Had a hundred seventy-five sweet-tempered horned Herefords and fifteen sleepy bulls. Shipped the calves all over for hybrid vigor, mostly to the south. Had some go clear to Florida. A Hereford still had its horns was a walkin miracle and the old sumbitch had him a smart little deal goin. I soon learned to give him credit for such things, and the old lady barking commands off the sofa weren’t no slouch neither. Anybody else seen their books might say they could be winterin in Phoenix.

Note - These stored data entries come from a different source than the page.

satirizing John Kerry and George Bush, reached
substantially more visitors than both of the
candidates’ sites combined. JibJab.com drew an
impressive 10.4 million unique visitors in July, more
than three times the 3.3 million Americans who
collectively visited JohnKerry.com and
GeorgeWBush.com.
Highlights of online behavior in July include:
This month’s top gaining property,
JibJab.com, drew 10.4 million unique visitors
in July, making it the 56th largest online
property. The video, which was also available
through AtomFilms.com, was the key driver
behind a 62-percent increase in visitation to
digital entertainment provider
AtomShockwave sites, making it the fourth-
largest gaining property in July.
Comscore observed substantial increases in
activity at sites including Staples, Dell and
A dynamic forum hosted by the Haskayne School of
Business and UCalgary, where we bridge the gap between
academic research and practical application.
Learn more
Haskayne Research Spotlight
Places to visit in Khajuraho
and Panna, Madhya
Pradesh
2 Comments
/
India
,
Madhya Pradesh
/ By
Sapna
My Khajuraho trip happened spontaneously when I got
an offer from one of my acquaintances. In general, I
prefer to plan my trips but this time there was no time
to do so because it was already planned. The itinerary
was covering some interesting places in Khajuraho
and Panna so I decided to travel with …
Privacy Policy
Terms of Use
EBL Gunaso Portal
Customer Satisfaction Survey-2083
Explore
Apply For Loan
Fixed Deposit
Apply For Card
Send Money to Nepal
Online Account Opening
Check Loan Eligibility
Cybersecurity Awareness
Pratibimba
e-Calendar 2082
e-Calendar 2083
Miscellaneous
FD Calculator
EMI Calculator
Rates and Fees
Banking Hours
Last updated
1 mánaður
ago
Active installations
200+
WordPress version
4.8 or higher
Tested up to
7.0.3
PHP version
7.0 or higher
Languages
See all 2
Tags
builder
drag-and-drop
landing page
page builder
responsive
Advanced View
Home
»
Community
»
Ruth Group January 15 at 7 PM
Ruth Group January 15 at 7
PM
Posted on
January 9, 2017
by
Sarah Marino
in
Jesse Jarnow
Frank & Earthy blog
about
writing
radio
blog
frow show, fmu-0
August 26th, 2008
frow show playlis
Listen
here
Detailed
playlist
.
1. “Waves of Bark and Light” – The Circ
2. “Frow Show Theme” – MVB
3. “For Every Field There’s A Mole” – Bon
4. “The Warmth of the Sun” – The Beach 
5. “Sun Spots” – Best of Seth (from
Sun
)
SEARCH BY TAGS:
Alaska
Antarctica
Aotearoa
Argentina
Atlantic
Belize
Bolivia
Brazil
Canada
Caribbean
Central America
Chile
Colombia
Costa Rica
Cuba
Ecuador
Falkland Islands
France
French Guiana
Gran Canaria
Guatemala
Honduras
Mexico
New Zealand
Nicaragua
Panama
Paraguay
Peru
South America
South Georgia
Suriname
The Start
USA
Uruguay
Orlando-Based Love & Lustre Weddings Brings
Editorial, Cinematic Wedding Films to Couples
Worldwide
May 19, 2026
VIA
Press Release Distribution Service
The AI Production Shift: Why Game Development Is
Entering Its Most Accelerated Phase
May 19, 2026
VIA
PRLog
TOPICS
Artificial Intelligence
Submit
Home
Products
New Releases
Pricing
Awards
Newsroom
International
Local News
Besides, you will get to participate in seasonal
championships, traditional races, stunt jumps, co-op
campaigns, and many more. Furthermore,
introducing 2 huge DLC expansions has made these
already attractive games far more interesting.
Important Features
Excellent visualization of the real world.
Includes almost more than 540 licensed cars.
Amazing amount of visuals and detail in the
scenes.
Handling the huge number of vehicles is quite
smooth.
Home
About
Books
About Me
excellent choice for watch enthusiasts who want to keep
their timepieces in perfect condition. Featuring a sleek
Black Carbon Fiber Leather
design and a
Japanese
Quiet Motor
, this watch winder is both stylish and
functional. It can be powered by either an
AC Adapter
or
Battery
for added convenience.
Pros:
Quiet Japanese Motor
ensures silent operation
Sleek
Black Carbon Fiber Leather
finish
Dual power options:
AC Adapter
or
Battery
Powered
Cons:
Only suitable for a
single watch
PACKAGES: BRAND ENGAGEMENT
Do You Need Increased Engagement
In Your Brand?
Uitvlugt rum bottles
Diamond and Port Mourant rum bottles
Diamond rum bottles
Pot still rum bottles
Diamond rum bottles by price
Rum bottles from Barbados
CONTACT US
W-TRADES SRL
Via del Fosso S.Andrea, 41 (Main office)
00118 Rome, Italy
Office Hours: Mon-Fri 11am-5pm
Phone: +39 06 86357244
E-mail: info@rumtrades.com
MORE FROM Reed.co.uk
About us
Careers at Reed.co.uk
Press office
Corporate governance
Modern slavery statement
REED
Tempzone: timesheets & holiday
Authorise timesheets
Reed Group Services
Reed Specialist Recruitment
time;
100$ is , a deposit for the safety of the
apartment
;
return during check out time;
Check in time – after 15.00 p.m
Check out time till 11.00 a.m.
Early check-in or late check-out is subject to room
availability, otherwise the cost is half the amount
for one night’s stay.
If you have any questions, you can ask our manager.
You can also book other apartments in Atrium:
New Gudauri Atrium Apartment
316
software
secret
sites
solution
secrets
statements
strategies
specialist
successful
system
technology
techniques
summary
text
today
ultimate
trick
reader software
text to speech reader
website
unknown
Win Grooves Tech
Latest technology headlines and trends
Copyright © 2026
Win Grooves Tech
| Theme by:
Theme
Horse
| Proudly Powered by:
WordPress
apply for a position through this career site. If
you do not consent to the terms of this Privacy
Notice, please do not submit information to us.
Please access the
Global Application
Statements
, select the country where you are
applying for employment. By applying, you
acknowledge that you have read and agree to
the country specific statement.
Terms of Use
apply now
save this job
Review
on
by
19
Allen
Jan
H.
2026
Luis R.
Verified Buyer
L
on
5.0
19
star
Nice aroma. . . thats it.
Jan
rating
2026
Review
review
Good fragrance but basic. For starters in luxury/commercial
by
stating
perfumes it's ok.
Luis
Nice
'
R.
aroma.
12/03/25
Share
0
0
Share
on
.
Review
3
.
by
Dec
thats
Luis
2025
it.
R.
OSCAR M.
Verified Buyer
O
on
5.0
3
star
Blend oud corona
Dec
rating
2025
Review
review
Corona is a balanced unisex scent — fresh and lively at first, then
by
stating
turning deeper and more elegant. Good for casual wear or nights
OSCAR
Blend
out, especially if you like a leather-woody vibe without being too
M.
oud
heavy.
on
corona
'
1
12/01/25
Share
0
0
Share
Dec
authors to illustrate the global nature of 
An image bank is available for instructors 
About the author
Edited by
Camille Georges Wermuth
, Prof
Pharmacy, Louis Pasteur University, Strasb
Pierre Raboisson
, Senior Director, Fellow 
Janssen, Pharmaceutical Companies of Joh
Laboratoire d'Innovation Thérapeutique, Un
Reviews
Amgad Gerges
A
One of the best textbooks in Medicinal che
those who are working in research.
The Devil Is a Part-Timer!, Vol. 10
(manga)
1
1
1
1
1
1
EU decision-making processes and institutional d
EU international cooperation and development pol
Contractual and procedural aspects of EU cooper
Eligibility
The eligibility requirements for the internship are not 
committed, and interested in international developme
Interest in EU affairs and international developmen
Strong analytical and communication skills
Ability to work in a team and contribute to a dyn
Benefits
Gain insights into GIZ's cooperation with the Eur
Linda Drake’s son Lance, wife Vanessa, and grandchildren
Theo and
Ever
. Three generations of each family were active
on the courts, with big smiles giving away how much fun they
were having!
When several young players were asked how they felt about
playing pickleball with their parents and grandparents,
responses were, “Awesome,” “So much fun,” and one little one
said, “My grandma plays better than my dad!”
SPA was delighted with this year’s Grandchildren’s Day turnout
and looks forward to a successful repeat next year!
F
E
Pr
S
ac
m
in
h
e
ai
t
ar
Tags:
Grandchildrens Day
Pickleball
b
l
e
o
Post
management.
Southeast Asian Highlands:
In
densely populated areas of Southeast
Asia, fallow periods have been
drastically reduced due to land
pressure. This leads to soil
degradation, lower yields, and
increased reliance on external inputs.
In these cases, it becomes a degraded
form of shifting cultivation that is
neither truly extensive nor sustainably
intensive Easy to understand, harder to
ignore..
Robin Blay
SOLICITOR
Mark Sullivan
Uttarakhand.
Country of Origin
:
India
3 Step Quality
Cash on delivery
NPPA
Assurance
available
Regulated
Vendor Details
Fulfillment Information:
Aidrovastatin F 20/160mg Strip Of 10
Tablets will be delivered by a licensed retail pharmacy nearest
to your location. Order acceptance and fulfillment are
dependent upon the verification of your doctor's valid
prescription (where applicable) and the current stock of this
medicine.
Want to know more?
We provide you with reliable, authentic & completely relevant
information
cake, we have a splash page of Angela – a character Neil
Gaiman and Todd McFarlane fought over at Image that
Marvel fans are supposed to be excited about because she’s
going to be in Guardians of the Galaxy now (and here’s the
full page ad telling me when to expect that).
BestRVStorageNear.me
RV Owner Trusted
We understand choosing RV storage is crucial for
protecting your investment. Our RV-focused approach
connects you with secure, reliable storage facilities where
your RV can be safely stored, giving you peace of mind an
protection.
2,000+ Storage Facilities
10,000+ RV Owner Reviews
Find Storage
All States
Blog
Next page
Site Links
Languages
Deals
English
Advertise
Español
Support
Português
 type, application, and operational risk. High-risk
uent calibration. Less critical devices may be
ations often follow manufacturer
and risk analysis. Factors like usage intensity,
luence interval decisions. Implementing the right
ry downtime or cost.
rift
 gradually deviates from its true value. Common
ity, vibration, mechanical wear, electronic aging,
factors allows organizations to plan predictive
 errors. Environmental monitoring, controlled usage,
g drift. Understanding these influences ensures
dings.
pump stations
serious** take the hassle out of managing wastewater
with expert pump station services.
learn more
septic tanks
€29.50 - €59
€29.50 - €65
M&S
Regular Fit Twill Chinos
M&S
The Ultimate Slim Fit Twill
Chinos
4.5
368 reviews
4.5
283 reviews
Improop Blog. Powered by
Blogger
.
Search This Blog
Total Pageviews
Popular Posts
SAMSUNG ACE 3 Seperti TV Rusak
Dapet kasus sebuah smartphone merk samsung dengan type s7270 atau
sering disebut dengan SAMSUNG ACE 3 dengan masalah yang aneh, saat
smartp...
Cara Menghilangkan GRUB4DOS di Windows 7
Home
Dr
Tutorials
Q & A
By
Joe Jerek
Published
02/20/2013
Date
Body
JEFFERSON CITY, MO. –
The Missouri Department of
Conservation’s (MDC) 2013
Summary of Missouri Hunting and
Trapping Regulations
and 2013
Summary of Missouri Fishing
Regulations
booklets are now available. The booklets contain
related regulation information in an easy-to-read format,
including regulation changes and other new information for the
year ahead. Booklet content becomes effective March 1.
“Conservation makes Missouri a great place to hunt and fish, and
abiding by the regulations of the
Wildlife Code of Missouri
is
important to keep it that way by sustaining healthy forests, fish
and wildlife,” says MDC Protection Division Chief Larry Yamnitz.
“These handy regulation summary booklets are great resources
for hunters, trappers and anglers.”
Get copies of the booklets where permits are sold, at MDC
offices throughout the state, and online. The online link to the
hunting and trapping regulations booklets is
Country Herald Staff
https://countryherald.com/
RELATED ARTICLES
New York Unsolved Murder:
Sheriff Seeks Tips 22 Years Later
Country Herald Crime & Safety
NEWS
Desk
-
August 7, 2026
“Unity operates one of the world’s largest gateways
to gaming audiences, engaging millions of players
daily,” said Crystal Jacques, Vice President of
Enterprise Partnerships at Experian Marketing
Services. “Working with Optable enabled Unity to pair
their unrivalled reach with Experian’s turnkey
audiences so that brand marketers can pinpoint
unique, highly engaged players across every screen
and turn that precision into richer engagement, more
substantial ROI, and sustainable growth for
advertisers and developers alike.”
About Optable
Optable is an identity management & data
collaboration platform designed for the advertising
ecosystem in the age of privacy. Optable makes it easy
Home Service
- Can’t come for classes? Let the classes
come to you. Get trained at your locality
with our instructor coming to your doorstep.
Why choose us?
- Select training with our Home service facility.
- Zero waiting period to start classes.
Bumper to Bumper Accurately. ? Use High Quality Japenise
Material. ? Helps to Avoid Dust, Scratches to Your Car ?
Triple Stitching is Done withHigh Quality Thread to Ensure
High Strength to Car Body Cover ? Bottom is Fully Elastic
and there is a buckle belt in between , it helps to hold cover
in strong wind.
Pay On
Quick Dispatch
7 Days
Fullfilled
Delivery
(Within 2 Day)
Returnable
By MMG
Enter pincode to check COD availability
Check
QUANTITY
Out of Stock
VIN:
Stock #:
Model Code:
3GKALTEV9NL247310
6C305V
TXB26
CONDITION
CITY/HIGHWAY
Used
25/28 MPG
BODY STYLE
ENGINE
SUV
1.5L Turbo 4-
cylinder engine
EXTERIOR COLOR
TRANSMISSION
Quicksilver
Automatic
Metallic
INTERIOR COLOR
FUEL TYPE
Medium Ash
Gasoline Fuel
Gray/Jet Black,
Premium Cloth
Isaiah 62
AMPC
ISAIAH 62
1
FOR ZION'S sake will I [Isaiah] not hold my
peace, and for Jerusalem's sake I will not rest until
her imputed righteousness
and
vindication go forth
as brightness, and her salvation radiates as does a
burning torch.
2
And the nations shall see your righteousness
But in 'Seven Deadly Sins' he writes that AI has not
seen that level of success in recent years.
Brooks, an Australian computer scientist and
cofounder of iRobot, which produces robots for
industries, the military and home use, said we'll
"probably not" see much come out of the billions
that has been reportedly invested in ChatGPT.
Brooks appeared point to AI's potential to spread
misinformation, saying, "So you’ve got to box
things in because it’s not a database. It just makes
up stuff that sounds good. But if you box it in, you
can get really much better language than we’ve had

They didn’t have no bunkhouse, just a LeisureLife mobile home that had lost its wheels about thirty years ago, and they had it positioned by the door of the barn so it’d be convenient for the hired man to stagger out at all hours and fight breech birth and scours and any other disorder sent down by the cow gods. We had some doozies. One heifer had got pregnant and her calf was near as big as she was. Had to reach in and take it out in pieces. When we threw the head out on the ground she turned to it and lowed like it was her baby. Everything a cow does is to make itself into meat as fast as it can so somebody can eat it. It’s a terrible life, and a cowboy is its little helper.
The old sumbitch and I got along good. We got through calvin and got to see them pairs and bulls run out onto the new grass. Nothin like seeing all that meat feel a little temporary joy. Then we bladed out the corrals and watched em dry under the spring sun at long last. Only mishap was the manure spreader threw a rock and knocked me senseless and I drove the rig into an irrigation ditch. The old sumbitch never said a word but chained up and pulled us out with his Ford.
We led his cavvy out of the hills afoot with two buckets of sweet feed. Had a little of everything, including a blue roan I fancied, but he said it was a Hancock and bucked like the National Finals in Las Vegas, kicking out behind and squalling, and was just a man-killer. “Stick to the bays,” he said. “The West was won on a bay horse.”